--- Extracted material Enclosed Below ---

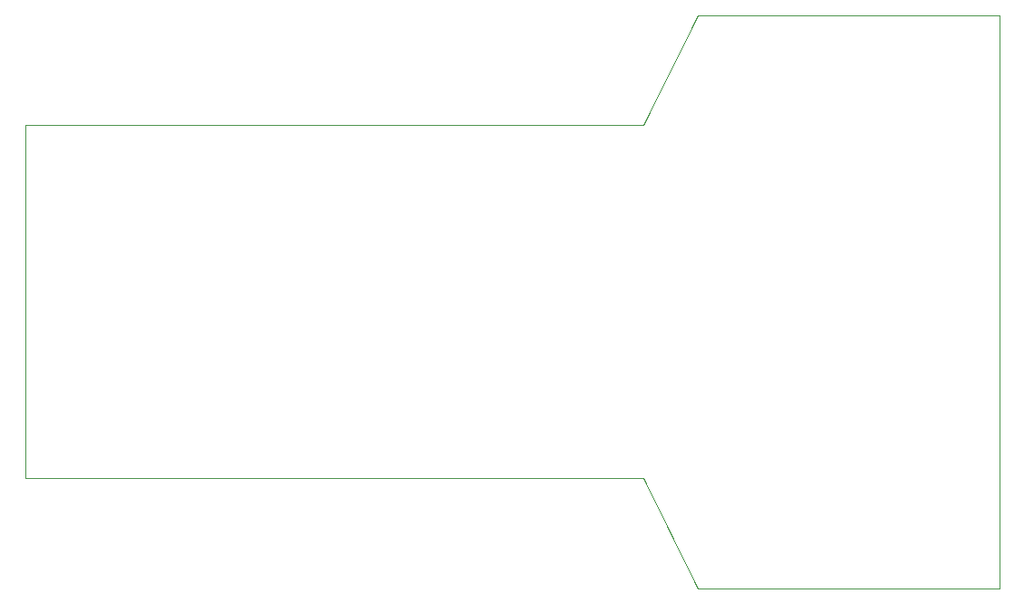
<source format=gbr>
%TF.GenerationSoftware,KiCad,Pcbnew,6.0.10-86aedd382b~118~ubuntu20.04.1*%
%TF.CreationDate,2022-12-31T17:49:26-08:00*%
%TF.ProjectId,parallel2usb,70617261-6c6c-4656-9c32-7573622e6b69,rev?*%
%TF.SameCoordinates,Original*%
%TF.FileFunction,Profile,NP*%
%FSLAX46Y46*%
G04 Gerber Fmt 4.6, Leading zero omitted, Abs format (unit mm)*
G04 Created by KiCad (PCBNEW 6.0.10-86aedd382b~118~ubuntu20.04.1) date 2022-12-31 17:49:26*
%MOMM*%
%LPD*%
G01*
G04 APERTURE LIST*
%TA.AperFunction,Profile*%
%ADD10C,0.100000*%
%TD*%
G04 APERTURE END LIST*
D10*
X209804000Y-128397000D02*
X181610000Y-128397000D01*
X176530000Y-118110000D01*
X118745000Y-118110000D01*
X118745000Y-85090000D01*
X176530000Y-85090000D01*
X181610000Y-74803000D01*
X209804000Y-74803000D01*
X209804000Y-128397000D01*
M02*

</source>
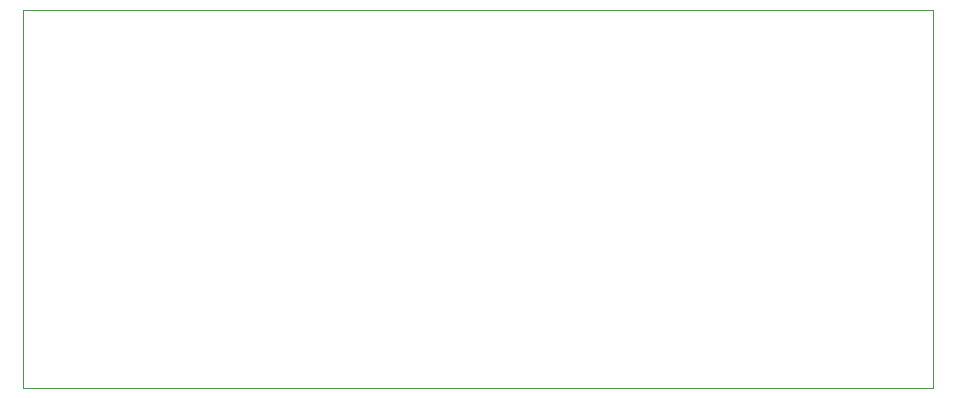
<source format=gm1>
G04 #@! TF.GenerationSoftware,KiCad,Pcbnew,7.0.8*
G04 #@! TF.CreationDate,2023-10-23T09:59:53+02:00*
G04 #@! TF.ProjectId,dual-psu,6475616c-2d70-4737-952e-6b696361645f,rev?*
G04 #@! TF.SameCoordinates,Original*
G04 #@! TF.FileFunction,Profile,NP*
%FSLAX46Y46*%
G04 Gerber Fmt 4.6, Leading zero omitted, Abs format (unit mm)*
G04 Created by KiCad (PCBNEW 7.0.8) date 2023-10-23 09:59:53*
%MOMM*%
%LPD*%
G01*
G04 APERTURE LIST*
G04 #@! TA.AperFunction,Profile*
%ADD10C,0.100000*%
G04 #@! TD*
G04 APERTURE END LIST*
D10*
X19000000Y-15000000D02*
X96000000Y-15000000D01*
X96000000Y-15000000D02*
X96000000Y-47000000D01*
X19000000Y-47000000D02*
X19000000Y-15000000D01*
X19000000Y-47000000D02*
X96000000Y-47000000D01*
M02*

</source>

--- End of Enclosed Extracted material ---

Aim of the exercise:
Return the lines of the data above in full and exactly, with no pictures.

Output of the task:
<source format=gbr>
%TF.GenerationSoftware,KiCad,Pcbnew,6.0.10-86aedd382b~118~ubuntu20.04.1*%
%TF.CreationDate,2022-12-31T17:49:26-08:00*%
%TF.ProjectId,parallel2usb,70617261-6c6c-4656-9c32-7573622e6b69,rev?*%
%TF.SameCoordinates,Original*%
%TF.FileFunction,Profile,NP*%
%FSLAX46Y46*%
G04 Gerber Fmt 4.6, Leading zero omitted, Abs format (unit mm)*
G04 Created by KiCad (PCBNEW 6.0.10-86aedd382b~118~ubuntu20.04.1) date 2022-12-31 17:49:26*
%MOMM*%
%LPD*%
G01*
G04 APERTURE LIST*
%TA.AperFunction,Profile*%
%ADD10C,0.100000*%
%TD*%
G04 APERTURE END LIST*
D10*
X209804000Y-128397000D02*
X181610000Y-128397000D01*
X176530000Y-118110000D01*
X118745000Y-118110000D01*
X118745000Y-85090000D01*
X176530000Y-85090000D01*
X181610000Y-74803000D01*
X209804000Y-74803000D01*
X209804000Y-128397000D01*
M02*

</source>
<source format=gm1>
G04 #@! TF.GenerationSoftware,KiCad,Pcbnew,7.0.8*
G04 #@! TF.CreationDate,2023-10-23T09:59:53+02:00*
G04 #@! TF.ProjectId,dual-psu,6475616c-2d70-4737-952e-6b696361645f,rev?*
G04 #@! TF.SameCoordinates,Original*
G04 #@! TF.FileFunction,Profile,NP*
%FSLAX46Y46*%
G04 Gerber Fmt 4.6, Leading zero omitted, Abs format (unit mm)*
G04 Created by KiCad (PCBNEW 7.0.8) date 2023-10-23 09:59:53*
%MOMM*%
%LPD*%
G01*
G04 APERTURE LIST*
G04 #@! TA.AperFunction,Profile*
%ADD10C,0.100000*%
G04 #@! TD*
G04 APERTURE END LIST*
D10*
X19000000Y-15000000D02*
X96000000Y-15000000D01*
X96000000Y-15000000D02*
X96000000Y-47000000D01*
X19000000Y-47000000D02*
X19000000Y-15000000D01*
X19000000Y-47000000D02*
X96000000Y-47000000D01*
M02*

</source>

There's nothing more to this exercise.